Samuel Rodríguez, un docente en la Prisión - por Nicolás Guerra Aguiar

 

Comentario de Chema Tante: La intensidad vital y la versatilidad intelectual de Nicolás Guerra Aguiar le lleva a tocar en sus artículos las más variadas teclas de la sociedad, la política y la cultura. Y, encima, el hombre le mete a menudo un toque emocional a sus siempre relucientes textos. Sin embargo, a veces, se pasa. Como en este caso que nos cuenta la historia de un tipo de esos -y esas- que le devuelven a uno la confianza en sus semejantes, tan deteriorada en estos tiempos calamitosos. El ejemplo de Samuel Rodríguez es un bálsamo emocional y yo le agradezco mucho que esté ahí.
Y a Nicolás, por traérnoslo.

#### [Registros de anotación de regiones]
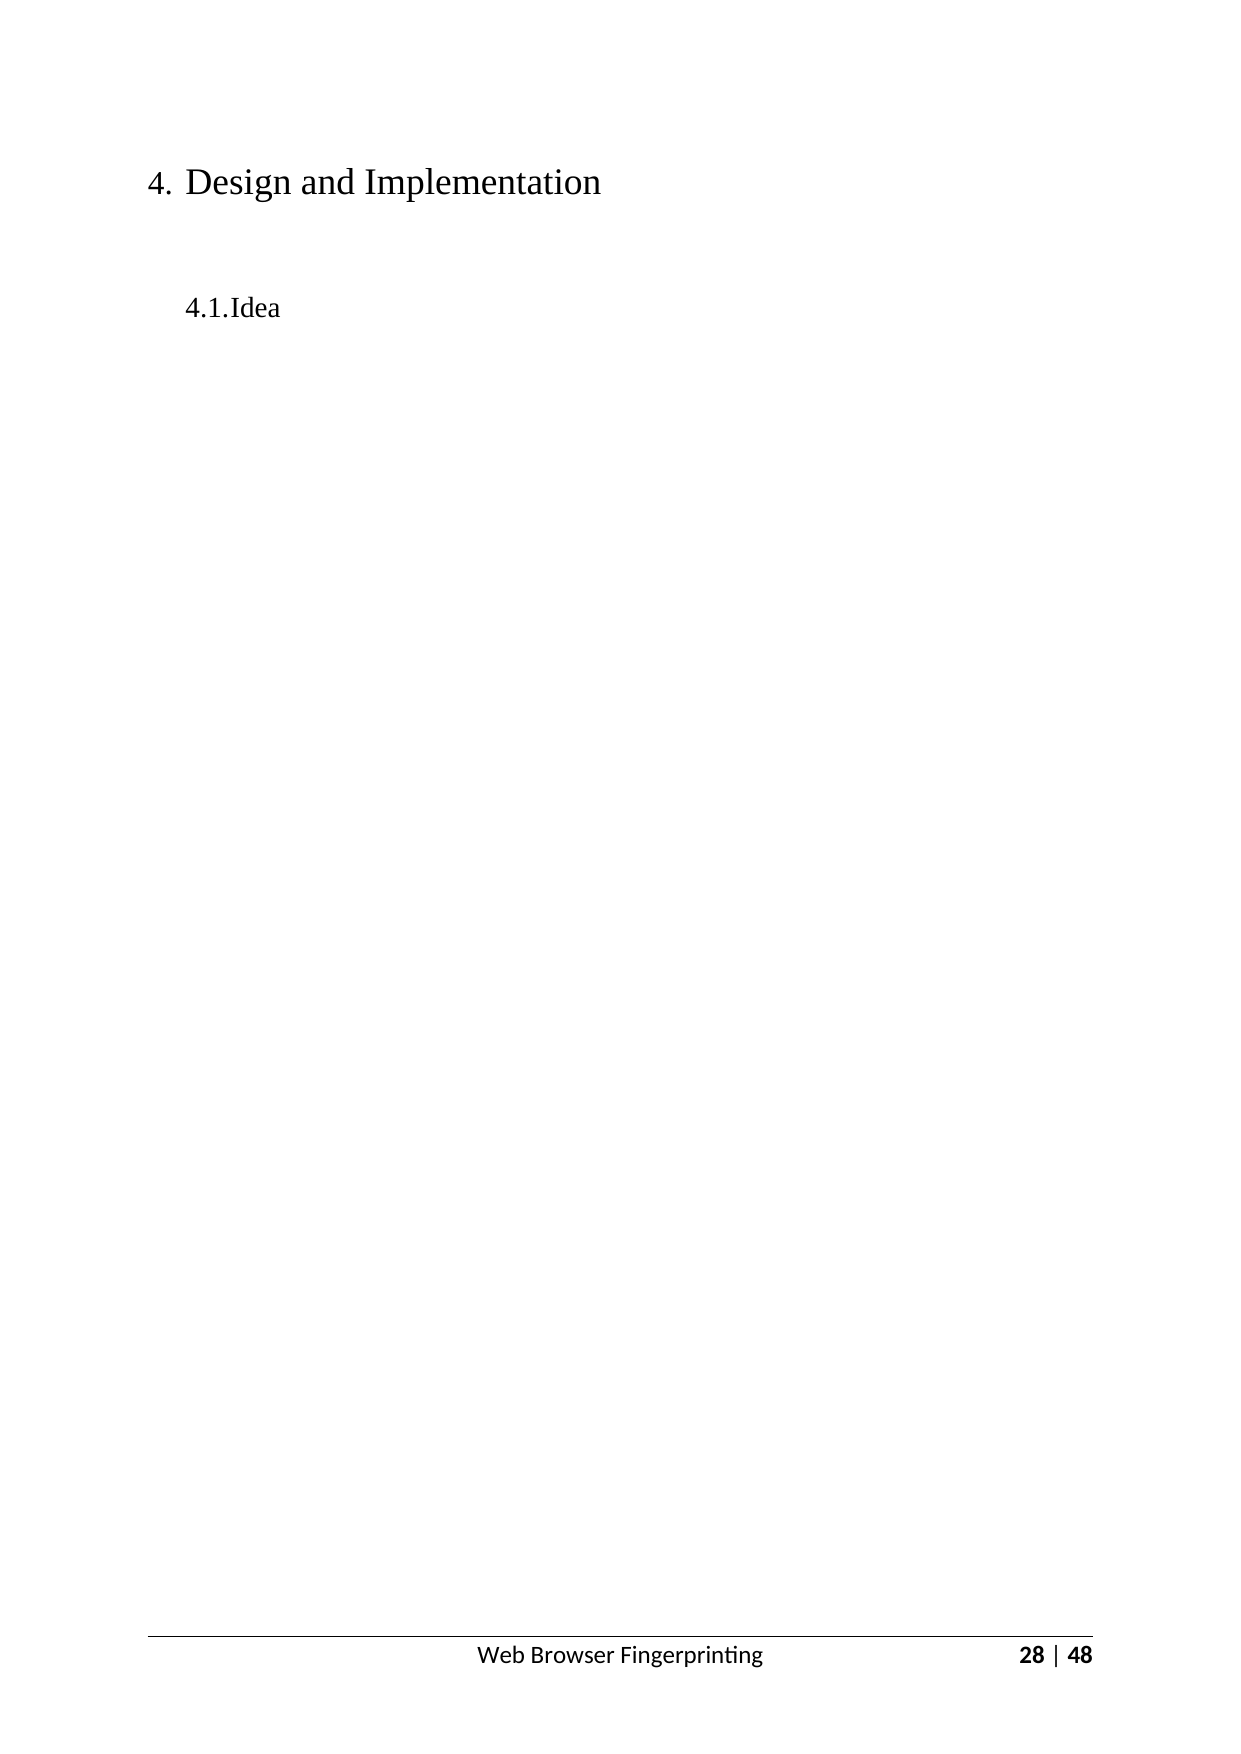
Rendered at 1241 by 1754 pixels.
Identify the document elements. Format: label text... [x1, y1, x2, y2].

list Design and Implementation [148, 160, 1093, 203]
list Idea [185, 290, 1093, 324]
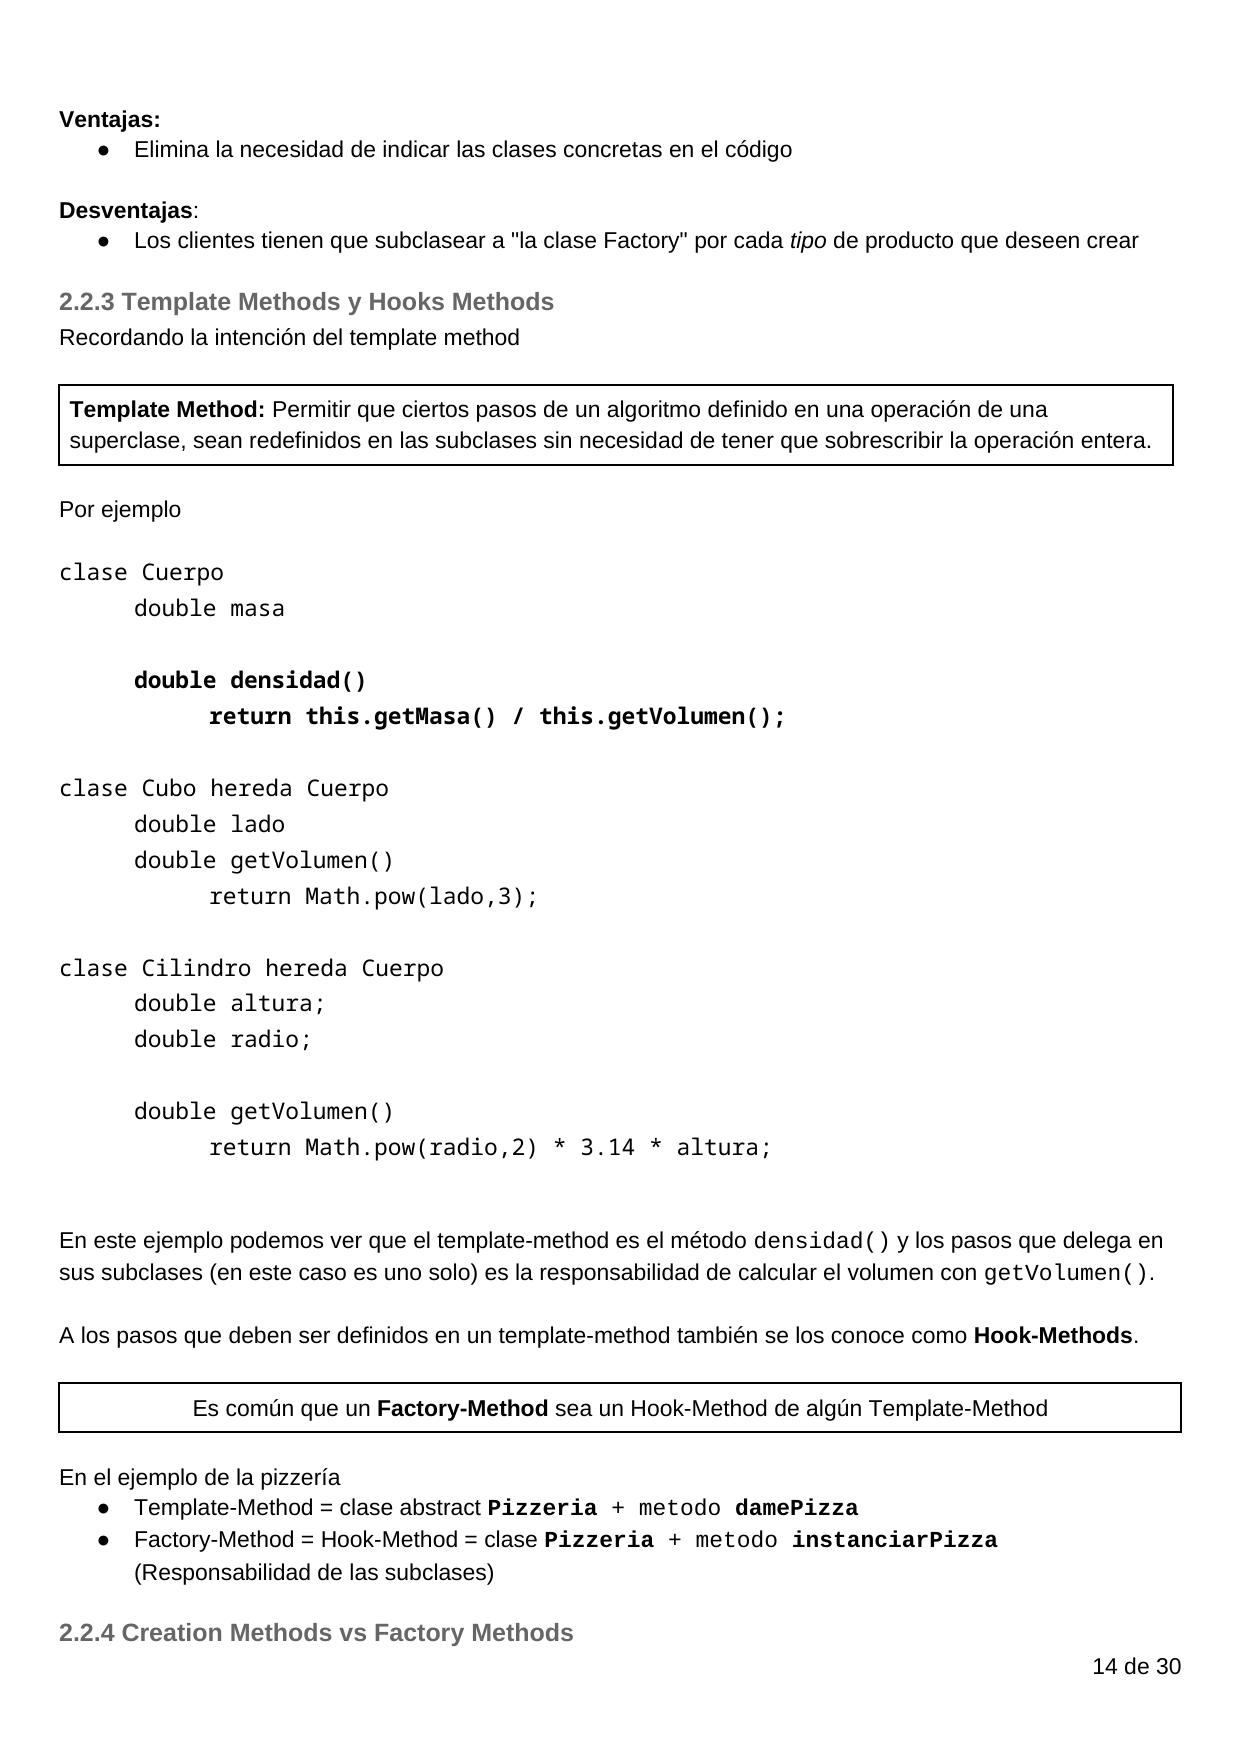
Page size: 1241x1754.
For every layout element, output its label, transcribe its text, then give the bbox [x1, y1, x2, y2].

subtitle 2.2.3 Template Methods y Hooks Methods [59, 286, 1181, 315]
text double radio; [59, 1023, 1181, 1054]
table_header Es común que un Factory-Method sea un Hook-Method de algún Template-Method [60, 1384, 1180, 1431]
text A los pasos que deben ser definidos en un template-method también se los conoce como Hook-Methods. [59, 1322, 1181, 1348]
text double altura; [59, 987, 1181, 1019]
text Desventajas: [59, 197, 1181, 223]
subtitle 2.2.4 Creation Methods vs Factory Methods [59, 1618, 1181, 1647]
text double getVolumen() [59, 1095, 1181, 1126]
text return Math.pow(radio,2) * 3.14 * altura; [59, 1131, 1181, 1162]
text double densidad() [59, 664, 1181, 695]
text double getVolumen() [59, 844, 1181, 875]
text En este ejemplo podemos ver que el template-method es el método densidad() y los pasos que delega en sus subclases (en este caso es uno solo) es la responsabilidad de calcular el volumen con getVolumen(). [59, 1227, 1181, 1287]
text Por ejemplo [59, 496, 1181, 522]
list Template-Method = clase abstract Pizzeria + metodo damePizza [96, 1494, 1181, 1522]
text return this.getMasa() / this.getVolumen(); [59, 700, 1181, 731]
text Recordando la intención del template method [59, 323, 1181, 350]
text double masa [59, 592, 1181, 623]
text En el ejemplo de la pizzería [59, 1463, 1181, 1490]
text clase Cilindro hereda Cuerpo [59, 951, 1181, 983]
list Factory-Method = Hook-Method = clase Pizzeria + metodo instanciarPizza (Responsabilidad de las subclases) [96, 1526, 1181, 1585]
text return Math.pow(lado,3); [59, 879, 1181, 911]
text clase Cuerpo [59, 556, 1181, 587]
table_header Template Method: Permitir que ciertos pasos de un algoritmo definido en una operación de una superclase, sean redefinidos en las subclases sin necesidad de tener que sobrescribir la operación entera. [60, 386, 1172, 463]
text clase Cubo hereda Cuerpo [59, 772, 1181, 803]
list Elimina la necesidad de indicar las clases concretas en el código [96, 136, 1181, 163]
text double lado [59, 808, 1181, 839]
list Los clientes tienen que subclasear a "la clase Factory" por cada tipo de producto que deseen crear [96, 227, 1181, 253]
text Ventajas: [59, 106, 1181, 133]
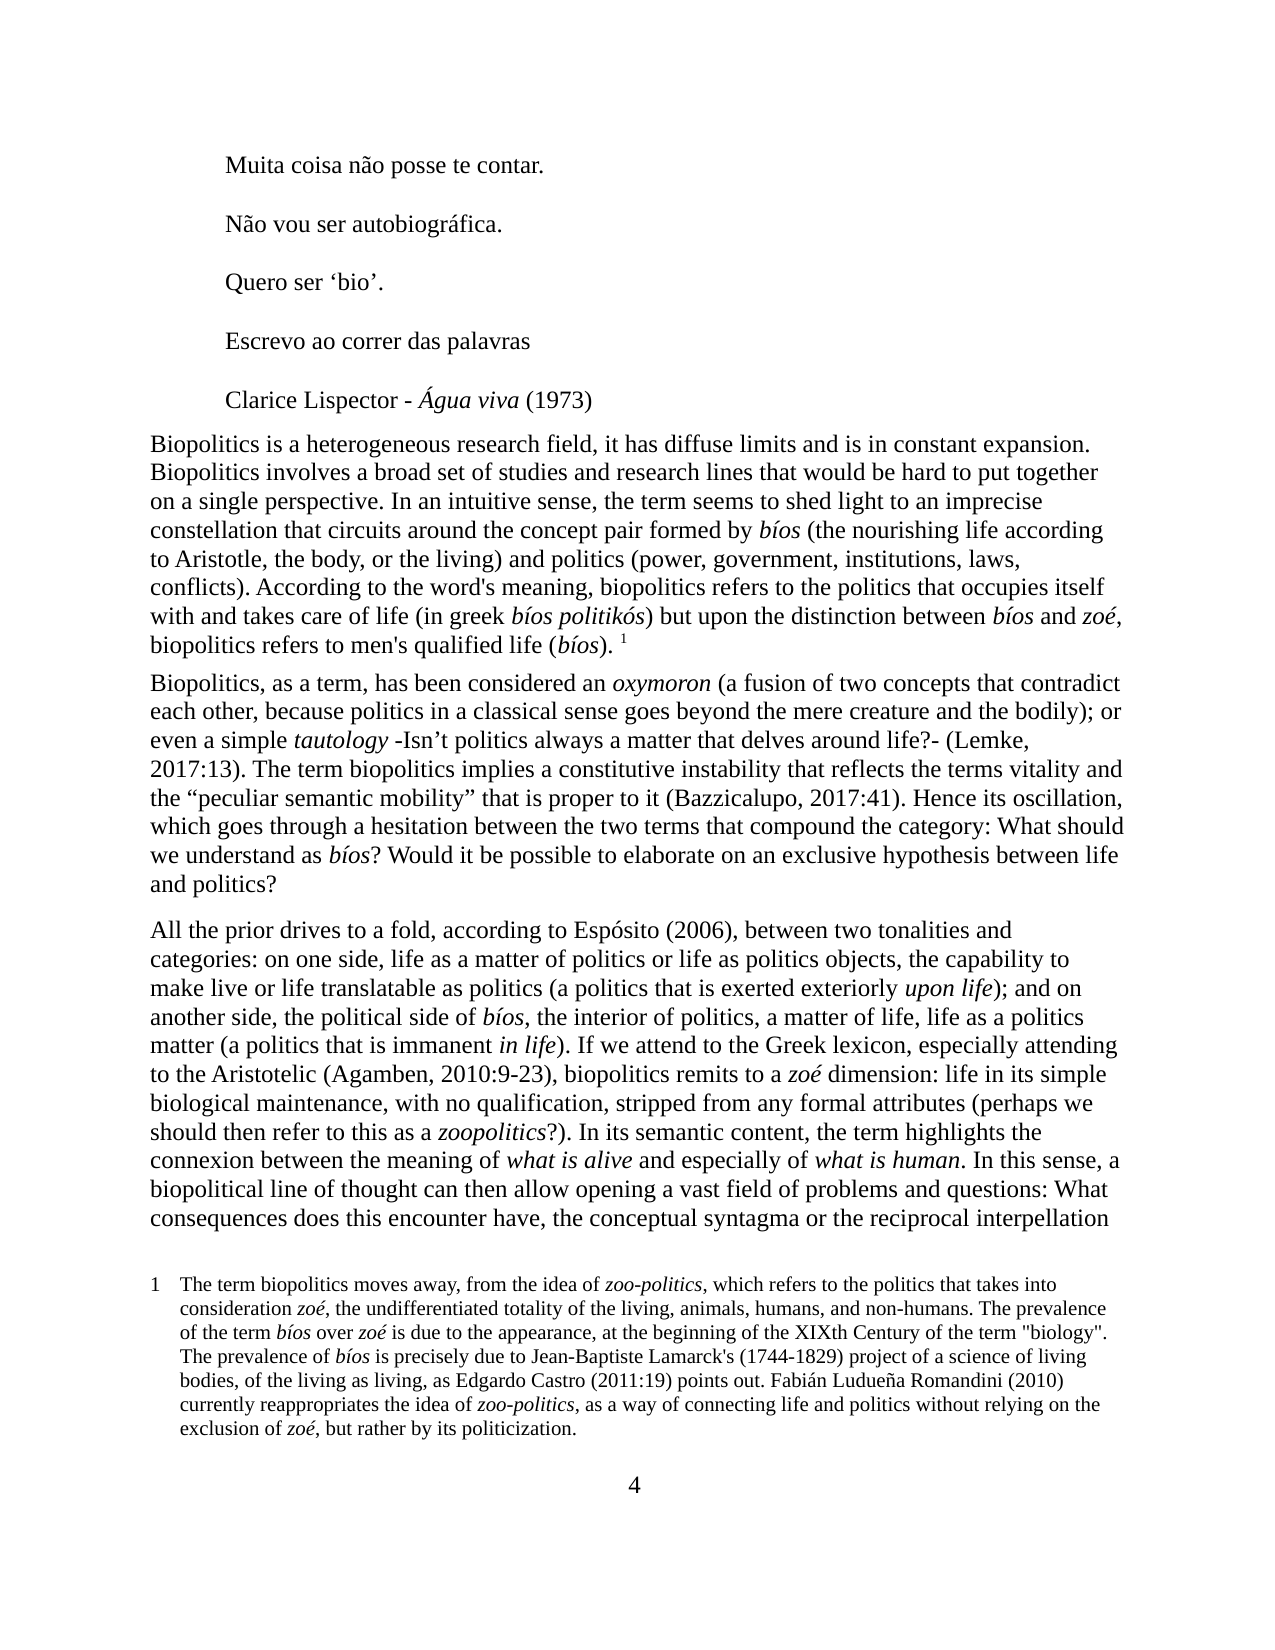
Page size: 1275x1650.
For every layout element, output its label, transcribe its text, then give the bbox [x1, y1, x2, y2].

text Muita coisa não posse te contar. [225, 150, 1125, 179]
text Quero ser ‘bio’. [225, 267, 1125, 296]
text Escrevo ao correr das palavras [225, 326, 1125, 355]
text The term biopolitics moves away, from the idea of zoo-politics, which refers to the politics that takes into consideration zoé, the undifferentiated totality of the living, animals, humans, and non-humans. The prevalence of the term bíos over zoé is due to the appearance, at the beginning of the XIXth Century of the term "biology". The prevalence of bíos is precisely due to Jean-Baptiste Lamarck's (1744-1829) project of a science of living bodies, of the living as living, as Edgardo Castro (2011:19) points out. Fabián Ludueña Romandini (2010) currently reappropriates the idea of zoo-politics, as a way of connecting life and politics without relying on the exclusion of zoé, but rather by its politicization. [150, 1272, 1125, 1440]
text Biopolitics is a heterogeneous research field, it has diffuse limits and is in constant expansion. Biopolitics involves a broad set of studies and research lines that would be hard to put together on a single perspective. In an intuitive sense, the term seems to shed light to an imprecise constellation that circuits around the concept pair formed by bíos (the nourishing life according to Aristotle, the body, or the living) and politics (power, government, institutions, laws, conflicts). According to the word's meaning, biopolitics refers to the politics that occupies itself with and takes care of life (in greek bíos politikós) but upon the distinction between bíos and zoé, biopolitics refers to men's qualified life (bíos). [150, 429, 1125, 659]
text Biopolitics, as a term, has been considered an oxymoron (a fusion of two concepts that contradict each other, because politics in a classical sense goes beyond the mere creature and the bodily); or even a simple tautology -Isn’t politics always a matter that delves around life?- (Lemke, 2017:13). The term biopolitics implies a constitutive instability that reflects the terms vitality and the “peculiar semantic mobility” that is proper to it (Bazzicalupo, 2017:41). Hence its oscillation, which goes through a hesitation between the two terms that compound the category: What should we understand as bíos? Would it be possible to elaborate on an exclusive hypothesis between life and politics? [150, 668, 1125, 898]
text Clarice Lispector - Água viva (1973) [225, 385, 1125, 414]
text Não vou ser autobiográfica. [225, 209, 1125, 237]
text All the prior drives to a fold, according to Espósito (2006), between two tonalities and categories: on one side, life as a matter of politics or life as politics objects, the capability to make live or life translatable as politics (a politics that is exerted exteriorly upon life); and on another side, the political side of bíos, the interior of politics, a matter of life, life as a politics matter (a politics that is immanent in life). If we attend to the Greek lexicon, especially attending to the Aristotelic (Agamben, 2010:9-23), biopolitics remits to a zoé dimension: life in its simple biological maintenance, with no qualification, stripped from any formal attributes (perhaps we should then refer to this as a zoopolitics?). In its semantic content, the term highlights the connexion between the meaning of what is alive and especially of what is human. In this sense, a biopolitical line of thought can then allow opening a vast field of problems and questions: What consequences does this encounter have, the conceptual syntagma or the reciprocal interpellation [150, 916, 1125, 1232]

#### [QUÉ SE PIDE]
(1) Responde estas preguntas sobre el texto acerca de Samuel Rodríguez:
(a) ¿Quién firma el comentario?
(b) Según el título, ¿dónde es docente Samuel Rodríguez?
(c) ¿A quién da las gracias el comentarista en la última línea?
(2) Devuelve tal cual el fragmento del texto sobre Samuel Rodríguez que comienza en las palabras "Samuel Rodríguez, un" y termina después de "Nicolás, por traérnoslo.".
(3) Retoma el texto sobre Samuel Rodríguez y continúalo a partir de su última frase.
No hace falta consultar el listado para resolver nada.

#### [RESPUESTAS POR TAREA]
(1)
(a) Chema Tante.
(b) En la Prisión.
(c) A Nicolás.

(2)
Samuel Rodríguez, un docente en la Prisión - por Nicolás Guerra Aguiar

 

Comentario de Chema Tante: La intensidad vital y la versatilidad intelectual de Nicolás Guerra Aguiar le lleva a tocar en sus artículos las más variadas teclas de la sociedad, la política y la cultura. Y, encima, el hombre le mete a menudo un toque emocional a sus siempre relucientes textos. Sin embargo, a veces, se pasa. Como en este caso que nos cuenta la historia de un tipo de esos -y esas- que le devuelven a uno la confianza en sus semejantes, tan deteriorada en estos tiempos calamitosos. El ejemplo de Samuel Rodríguez es un bálsamo emocional y yo le agradezco mucho que esté ahí.
Y a Nicolás, por traérnoslo.

(3)
Samuel Rodríguez,  un docente en la Prisión  - por Nicolás Guerra Aguiar

Si tuviera que definir a mi exalumno Samuel Rodríguez Navarro, recuperado hace veinte días a través de una profesora-poetisa catalana que colaboró en la presentación de la Cercada en el Ateneo Barcelonés, diría que es como aquel poeta guatemalteco que reclamó la cárcel para ser más libre. Pero Samuel no denuncia tropelías o asesinatos como en el país centroamericano, víctima de injusticias y barbaries. Él eligió sin traumas, rebotes, desesperaciones o impotencias las aulas de una prisión grancanaria, inaugurada hace un par de años en Juan Grande, Centro Penitenciario Las Palmas II.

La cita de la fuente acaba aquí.